Python wrapper for labeled and unlabeled asymmetric private set intersection (APSI).
MIT License
14 stars 6 forks source link

Add load csv db and batch add labeled items. #18

Open xiaohan2909 opened 1 year ago

xiaohan2909 commented 1 year ago

Hello, I made some changes to this project, they are as follows:

  1. add a "load_csv_db" method using some source file from the origin apsi cli folder.
  2. finish a TODO item, the add_items function in LabeledServer now use a batch function in c++.

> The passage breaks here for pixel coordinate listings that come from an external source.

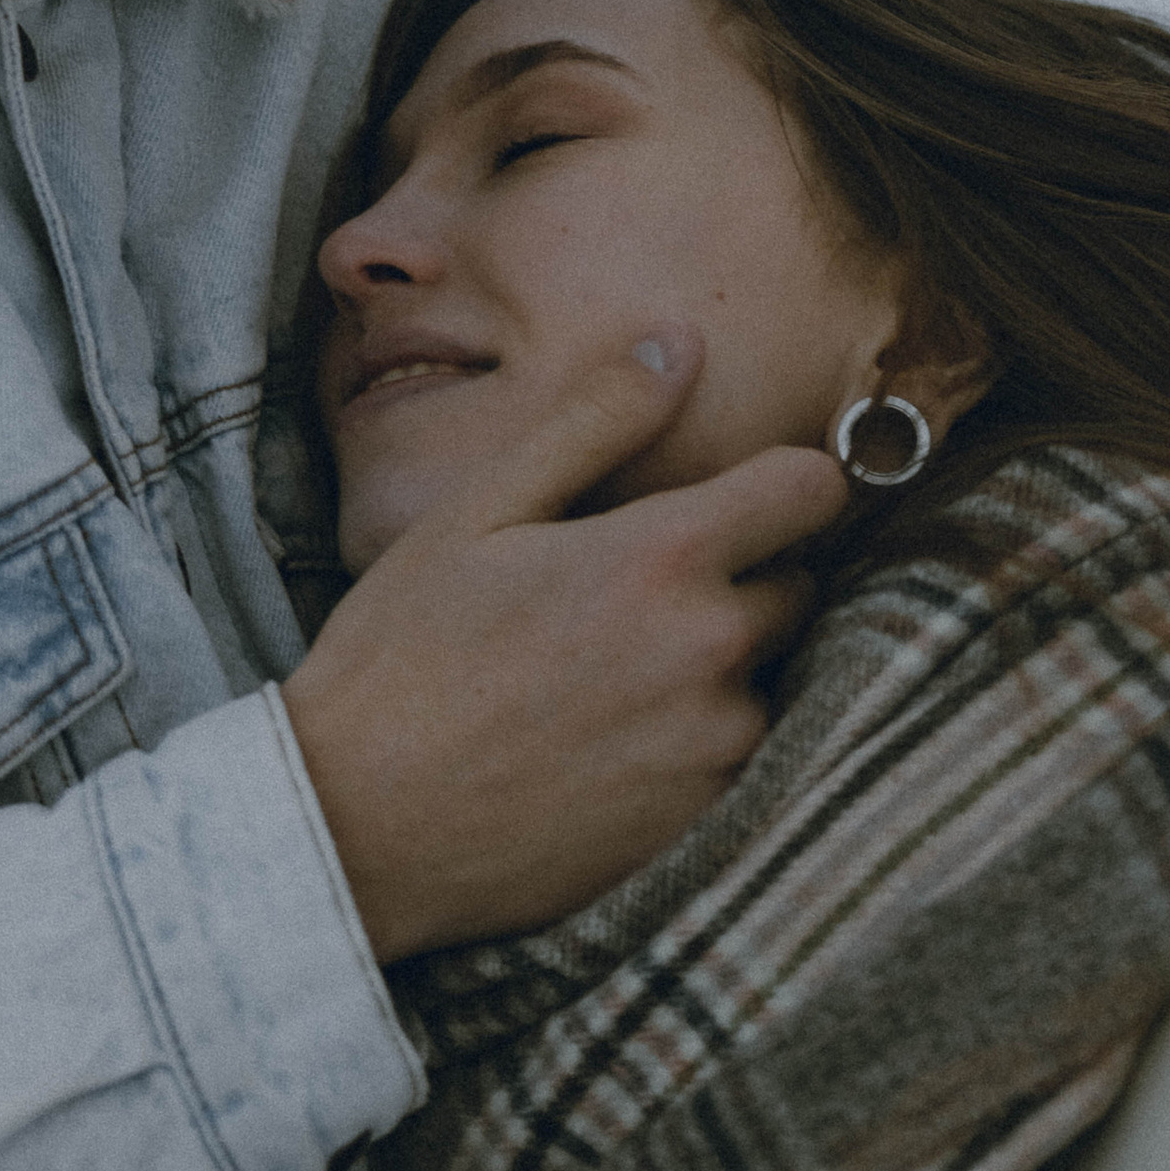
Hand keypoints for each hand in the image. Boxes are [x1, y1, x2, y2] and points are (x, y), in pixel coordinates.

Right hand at [283, 328, 843, 962]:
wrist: (358, 829)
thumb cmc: (404, 658)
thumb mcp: (479, 514)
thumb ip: (593, 420)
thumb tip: (679, 342)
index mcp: (663, 557)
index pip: (811, 488)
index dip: (784, 482)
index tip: (746, 495)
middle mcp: (712, 650)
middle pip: (797, 587)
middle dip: (742, 579)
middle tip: (637, 597)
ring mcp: (717, 747)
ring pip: (771, 678)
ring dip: (721, 669)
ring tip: (612, 678)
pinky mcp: (707, 823)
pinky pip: (745, 760)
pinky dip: (702, 744)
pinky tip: (613, 744)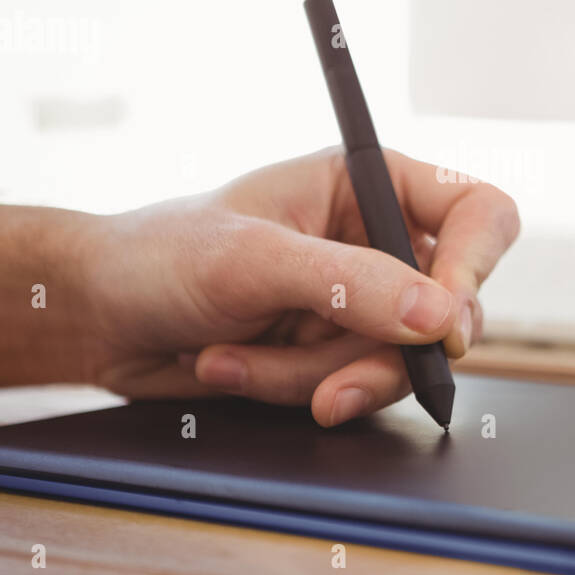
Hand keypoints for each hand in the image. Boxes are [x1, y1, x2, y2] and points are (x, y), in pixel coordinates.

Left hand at [82, 147, 519, 425]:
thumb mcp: (254, 259)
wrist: (97, 315)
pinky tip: (230, 364)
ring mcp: (359, 304)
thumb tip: (440, 317)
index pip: (476, 213)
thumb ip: (352, 284)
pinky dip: (292, 389)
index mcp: (369, 185)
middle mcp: (376, 242)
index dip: (475, 265)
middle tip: (332, 383)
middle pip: (449, 307)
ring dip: (315, 376)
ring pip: (398, 361)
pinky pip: (353, 389)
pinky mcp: (332, 353)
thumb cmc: (160, 253)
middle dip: (382, 352)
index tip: (441, 321)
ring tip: (233, 355)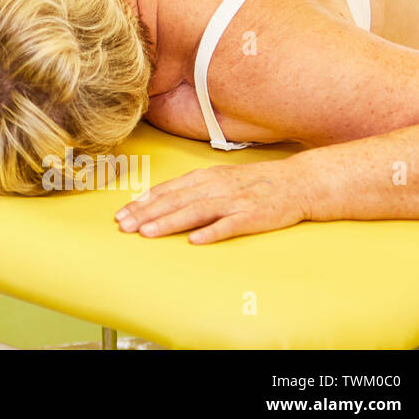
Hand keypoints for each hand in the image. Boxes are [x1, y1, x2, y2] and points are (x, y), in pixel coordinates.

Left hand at [114, 158, 311, 243]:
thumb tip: (157, 199)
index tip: (121, 215)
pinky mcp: (252, 216)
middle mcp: (214, 187)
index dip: (142, 203)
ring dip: (169, 222)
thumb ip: (189, 189)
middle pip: (174, 201)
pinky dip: (211, 232)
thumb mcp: (217, 178)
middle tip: (123, 226)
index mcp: (204, 177)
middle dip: (146, 214)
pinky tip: (194, 240)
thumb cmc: (253, 183)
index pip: (166, 191)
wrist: (297, 182)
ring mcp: (233, 201)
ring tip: (147, 232)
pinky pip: (228, 225)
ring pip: (194, 212)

Cautious: I changed the CmakeList.txt for some new source files were added, but some configs may become different from old, so you may need merge it by hand or repeat this file with your own version.

LGro commented 1 year ago

Hi @xiaohan2909, thanks for reaching out. I'm curious to dive into your proposed changes. Would you meanwhile be open to elaborate a bit on what motivated the changes; Specifically, why you were missing an option to load a CSV file as a database? Seeing that this contribution round about doubles the size of this repo's code base, I'd like to understand the motivation thoroughly :relaxed:

xiaohan2909 commented 1 year ago

Thank you for your reply. I really should explain the reason. In some situations, I need to directly import a large amount of data into SenderDB, which is saved in a CSV file. Due to cross language reasons, the batch addition method(add_items) in the project requires reading the data into a list in Python first, and then converting types before using the methods in C++ to import. So I added the CSV import method in the hope of achieving a more efficient and direct import of a large amount of data. Of course, this function seems a bit redundant because the batch method in the project is sufficient to complete this function. So, I hope to use this submission as a supplement or reference, perhaps a better way is to optimize the batch addition method itself.